In my day to day work, there are approximately five things that take up most of my time. Ordered from most time consuming to least time consuming, they are:

  1. Debugging
  2. Writing code
  3. Helping other people
  4. Learning and evaluating libraries, frameworks, and tools
  5. Designing solutions

So the obvious place to start is reducing my time spent debugging. The best way to reduce debugging time is to avoid doing it in the first place, and I’ve accomplished this a number of ways. From best to worst:

  1. Using languages that have very strong type systems (e.g. haskell)
  2. Using smart editors (e.g. IntelliJ) that give me immediate feedback when I make mistakes
  3. Writing code in short, quick iterations instead of large batches
  4. Writing unit tests

(To the weenies who are angry at me for putting unit tests at the bottom: it’s only because I hit the point of diminishing returns once I’ve applied the other approaches. I found writing unit tests in ruby to be enormously helpful, because ruby is neither statically typed nor does it have smart editors. But when I’m writing scala in IntelliJ, the type system and the editor catch so many of my bugs that there’s usually nothing left for the unit tests to find. I still write unit tests, but they provide more value in discovering regressions than in discovering bugs the first time around.)

Despite using all these approaches, debugging still takes up more of my time than the actual writing of the code. The only exception has been haskell, but I don’t use haskell at work.

My approaches are fairly standard, but a few days ago I discovered an approach that I haven’t heard described elsewhere.
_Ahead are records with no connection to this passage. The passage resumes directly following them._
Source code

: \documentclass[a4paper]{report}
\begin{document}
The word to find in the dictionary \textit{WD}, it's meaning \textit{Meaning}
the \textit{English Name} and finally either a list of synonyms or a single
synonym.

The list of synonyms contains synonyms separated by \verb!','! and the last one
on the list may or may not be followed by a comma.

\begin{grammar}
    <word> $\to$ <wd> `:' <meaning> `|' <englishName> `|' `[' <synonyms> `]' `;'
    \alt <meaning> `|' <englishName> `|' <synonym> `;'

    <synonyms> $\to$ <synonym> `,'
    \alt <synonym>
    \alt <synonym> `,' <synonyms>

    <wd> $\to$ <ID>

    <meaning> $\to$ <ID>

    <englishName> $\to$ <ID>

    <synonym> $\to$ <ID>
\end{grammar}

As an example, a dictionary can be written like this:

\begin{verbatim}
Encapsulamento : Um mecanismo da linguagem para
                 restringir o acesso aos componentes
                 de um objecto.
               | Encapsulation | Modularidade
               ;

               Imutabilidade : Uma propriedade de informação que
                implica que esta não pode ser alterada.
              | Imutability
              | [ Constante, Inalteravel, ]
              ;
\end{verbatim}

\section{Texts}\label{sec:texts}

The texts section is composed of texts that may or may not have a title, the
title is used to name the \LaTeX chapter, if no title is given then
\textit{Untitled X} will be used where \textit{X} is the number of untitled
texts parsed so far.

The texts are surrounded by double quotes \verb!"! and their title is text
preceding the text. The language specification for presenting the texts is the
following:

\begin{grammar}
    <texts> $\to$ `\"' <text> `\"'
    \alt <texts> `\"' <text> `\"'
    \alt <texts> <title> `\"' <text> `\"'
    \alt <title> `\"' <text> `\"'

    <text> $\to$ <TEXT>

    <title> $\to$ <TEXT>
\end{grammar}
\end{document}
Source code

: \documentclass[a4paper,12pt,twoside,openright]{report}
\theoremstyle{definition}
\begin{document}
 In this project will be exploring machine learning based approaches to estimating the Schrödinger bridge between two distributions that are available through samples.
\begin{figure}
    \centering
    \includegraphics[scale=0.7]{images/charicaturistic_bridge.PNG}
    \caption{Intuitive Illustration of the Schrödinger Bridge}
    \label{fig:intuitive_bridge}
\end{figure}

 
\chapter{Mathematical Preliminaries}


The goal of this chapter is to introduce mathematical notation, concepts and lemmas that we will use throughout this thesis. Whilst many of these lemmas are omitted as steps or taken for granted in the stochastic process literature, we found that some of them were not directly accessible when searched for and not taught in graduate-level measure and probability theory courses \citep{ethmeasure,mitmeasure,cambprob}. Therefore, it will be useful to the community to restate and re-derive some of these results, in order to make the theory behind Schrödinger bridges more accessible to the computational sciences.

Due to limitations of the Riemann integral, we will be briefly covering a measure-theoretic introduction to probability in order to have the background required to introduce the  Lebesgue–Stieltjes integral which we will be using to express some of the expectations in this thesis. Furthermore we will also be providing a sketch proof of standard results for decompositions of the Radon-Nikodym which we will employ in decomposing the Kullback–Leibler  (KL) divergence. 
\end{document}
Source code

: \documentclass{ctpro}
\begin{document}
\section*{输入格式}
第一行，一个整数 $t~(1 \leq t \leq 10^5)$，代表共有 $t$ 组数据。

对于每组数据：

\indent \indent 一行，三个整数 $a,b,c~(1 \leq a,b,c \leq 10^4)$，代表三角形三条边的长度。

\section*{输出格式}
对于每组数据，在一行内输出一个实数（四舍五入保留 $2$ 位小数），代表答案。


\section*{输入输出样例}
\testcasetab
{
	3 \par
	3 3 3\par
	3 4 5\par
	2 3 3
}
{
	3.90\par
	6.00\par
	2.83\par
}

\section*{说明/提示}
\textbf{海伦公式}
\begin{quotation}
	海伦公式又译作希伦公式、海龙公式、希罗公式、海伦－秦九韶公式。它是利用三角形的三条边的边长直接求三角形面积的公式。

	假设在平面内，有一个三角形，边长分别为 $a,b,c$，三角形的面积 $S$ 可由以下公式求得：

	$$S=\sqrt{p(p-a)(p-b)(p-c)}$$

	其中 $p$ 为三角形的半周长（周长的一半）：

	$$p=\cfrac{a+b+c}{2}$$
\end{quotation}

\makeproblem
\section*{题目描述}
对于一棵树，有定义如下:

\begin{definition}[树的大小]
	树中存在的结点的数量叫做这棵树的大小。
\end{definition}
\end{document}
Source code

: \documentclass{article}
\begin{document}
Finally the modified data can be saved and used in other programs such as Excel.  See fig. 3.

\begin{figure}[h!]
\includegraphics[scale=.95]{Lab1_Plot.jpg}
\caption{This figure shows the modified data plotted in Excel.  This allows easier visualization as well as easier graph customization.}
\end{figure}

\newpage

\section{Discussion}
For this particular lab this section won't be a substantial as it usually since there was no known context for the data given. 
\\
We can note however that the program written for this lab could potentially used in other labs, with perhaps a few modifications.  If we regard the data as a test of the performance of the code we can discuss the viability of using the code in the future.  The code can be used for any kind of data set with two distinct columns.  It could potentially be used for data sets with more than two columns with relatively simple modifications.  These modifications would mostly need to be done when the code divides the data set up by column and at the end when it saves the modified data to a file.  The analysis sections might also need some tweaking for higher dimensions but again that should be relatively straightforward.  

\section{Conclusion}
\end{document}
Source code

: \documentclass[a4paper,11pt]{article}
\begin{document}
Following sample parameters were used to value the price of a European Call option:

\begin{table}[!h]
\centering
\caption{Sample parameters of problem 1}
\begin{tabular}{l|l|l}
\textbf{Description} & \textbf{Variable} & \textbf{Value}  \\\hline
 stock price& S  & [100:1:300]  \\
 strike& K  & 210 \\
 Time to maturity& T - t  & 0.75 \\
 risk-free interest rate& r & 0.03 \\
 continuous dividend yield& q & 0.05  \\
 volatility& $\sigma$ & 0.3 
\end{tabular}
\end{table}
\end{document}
I was practicing the habit of “noticing when I’m surprised”. Being frequently surprised is bad because it means I’m not learning. I noticed that sometimes when I ran my programs, they did not behave the way I expected. i.e. I was surprised.

How could I stop being surprised? I decided to start documenting my surprises. I created a document with a table of two columns. In the left column I would record each surprise: what I did, what I expected to happen, and what actually happened. In the right column I would record the resolution (once I had finished debugging it), and why my expectations were wrong in the first place.

I was hoping that after doing this for a few days, I would have enough data to find the persistent errors in my thinking. But something pleasant happened before I got that far!

I have not been very disciplined about this. I have only remembered to document my surprises twice since I started this experiment, and I almost missed the second one. I was about to bust out the printlns and the debugger before I caught myself. Although it felt tedious, I opened up my document and wrote down what I did, what I expected to happen, and what actually happened. When I added that last part, it suddenly hit me what my mistake was. No debugging necessary! Apparently the very act of articulating the difference between my expectations and reality was sufficient for me to recognize the error in my thinking (and my coding).

Perhaps it was a fluke. Perhaps the reason would have come to me anyway. But I am now definitely motivated to continue this experiment.